America’s immigration laws have been gathering dust for decades. Not because they were poorly written. Not because they lacked teeth. They were simply ignored. Administration after administration found creative ways to look the other way while millions of illegal immigrants embedded themselves in communities across the country. Activist judges played their part too — conjuring procedural roadblocks out of thin air, treating enforcement like some kind of constitutional crisis rather than a basic function of government. The law was right there on the books. Nobody bothered to open them.
Then 2024 happened. Voters made their position unmistakable: enforce the law or get out of the way. President Trump took office with a mandate to do exactly that. But mandates don’t impress federal judges, and the legal challenges came fast. Lower courts issued injunctions. Opponents screamed about due process. The usual machinery of delay cranked into gear. Well, that machinery just broke down spectacularly.
From the Daily Wire:
President Donald Trump can speed up deportations of illegal immigrants to new levels, thanks to a new federal appeals court ruling.

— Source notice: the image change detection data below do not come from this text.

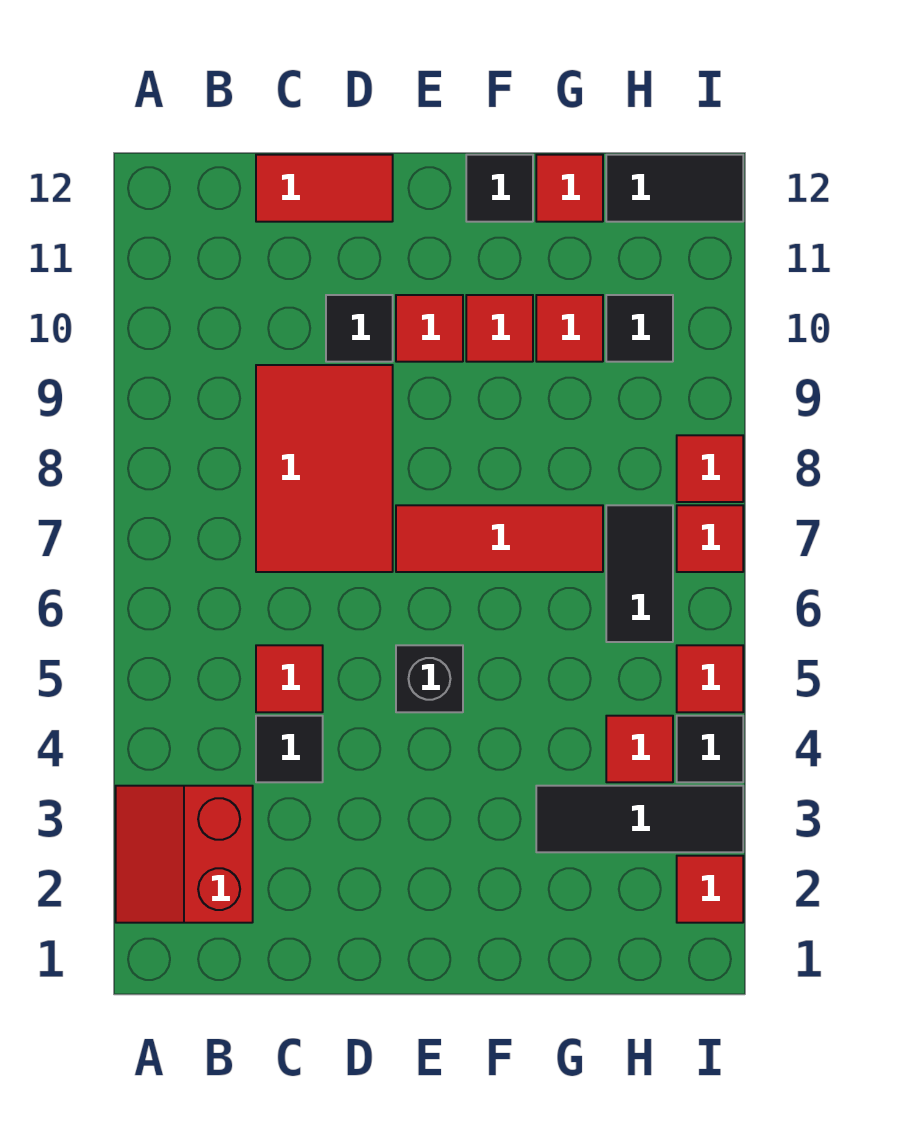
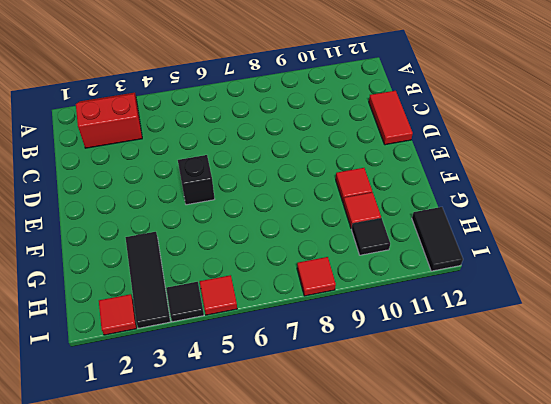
none -> black tile C4 level 1
none -> red tile C5 level 1
none -> red tile C7:D9 level 1

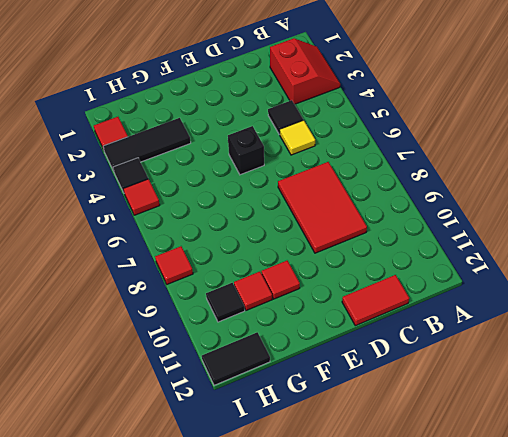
yellow tile C5 level 1 -> red tile C5 level 1
none -> black tile D10 level 1
none -> red tile E7:G7 level 1
none -> red tile E10 level 1

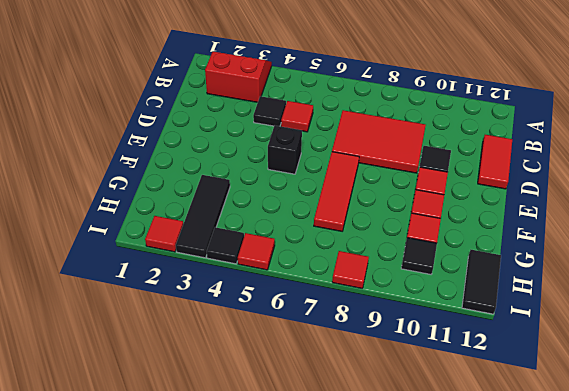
none -> black tile F12 level 1
none -> red tile G12 level 1
none -> red tile H4 level 1

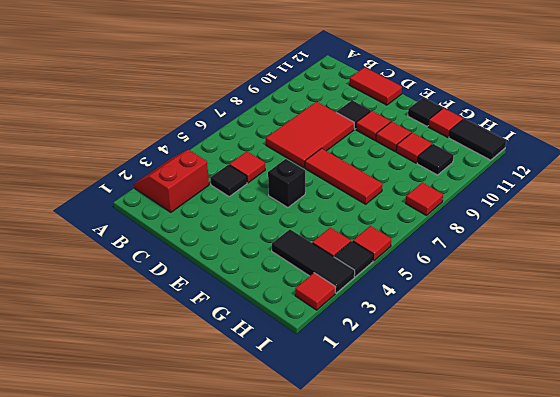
none -> black tile H6:H7 level 1
none -> red tile I7 level 1

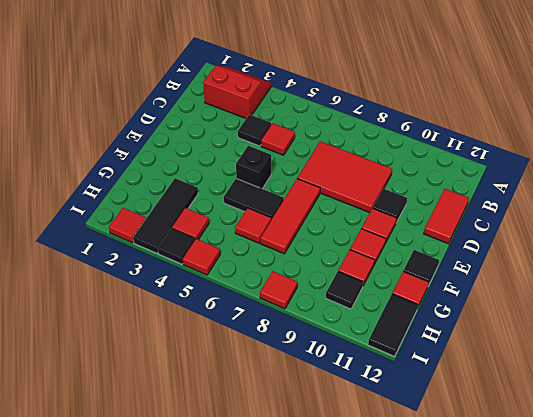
black tile F5:F6 level 1 -> black tile H6:H7 level 1
red tile G6 level 1 -> red tile I7 level 1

The DC Circuit Court of Appeals issued a decision Tuesday allowing federal immigration agents to quickly deport illegal immigrants who can’t prove they’ve lived in the country continuously for two years or longer, according to The New York Times. Previously, federal authorities could only make the speedy removals when detaining illegal migrants at the border.
Read that twice if you need to. This is enormous.
Congress wrote the law — now it’s finally being enforced.
Here’s what makes this ruling so satisfying. It’s not novel legal theory. It’s not some aggressive reinterpretation. Congress explicitly granted the president authority to designate categories of illegal immigrants for expedited removal. Previous administrations — lacking either the spine or the interest — limited that authority to people caught within 14 days of crossing the border. A laughably narrow application of a deliberately broad statute.
The Trump administration did something radical. It read the law and applied it. Judge Justin R. Walker, writing for the two-judge majority, put it plainly: in January 2025, “the executive expanded expedited removal to the maximum extent allowed by Congress.” That’s not overreach. That’s the job description.
Worth noting: both majority judges were Trump appointees. The lone dissenter was an Obama appointee. Funny how that works.
The Obama judge’s objection is almost a parody
Judge Robert L. Wilkins argued in his dissent that immigration officers weren’t required to ask illegal immigrants how long they’d been in the country before initiating removal. Read that again. His central complaint was that people who broke federal law to enter the United States weren’t getting a courtesy interview about the precise duration of their lawbreaking.
The majority’s position requires no law degree to understand. Are you here illegally? Prove you qualify for an exception. The burden falls on the person who violated the law — not on the officers enforcing it. Somewhere along the way, that obvious principle became controversial. It shouldn’t be.
A victory worth celebrating
DHS General Counsel James Percival didn’t mince words: “Today, the DC Circuit vindicated our decision to apply the law as written. It’s not too late to take a $2,600 check and a free flight home!” Hard not to appreciate that energy from a government official.
The practical impact here is staggering. Millions of illegal immigrants now fall under this policy. They can no longer hide behind years of immigration court backlogs. A lower court blocked this exact policy last August. The DC Circuit just dismantled that barrier — decisively.
For years, Americans heard every excuse imaginable. Too complicated. Too many legal hurdles. Too politically sensitive. Tuesday’s ruling shredded that entire narrative. The law was always there. It just needed a president willing to wield it and judges willing to honor it. Voters delivered both. The Constitution did the rest.
Key Takeaways
- The DC Circuit upheld the expedited deportation authority that Congress explicitly granted the president.
- Illegal immigrants nationwide — not just at the border — now face swift removal proceedings.
- The burden of proof rests on those here illegally, not on federal officers enforcing the law.
- Trump-appointed judges made this victory possible — proof that elections shape the judiciary for decades.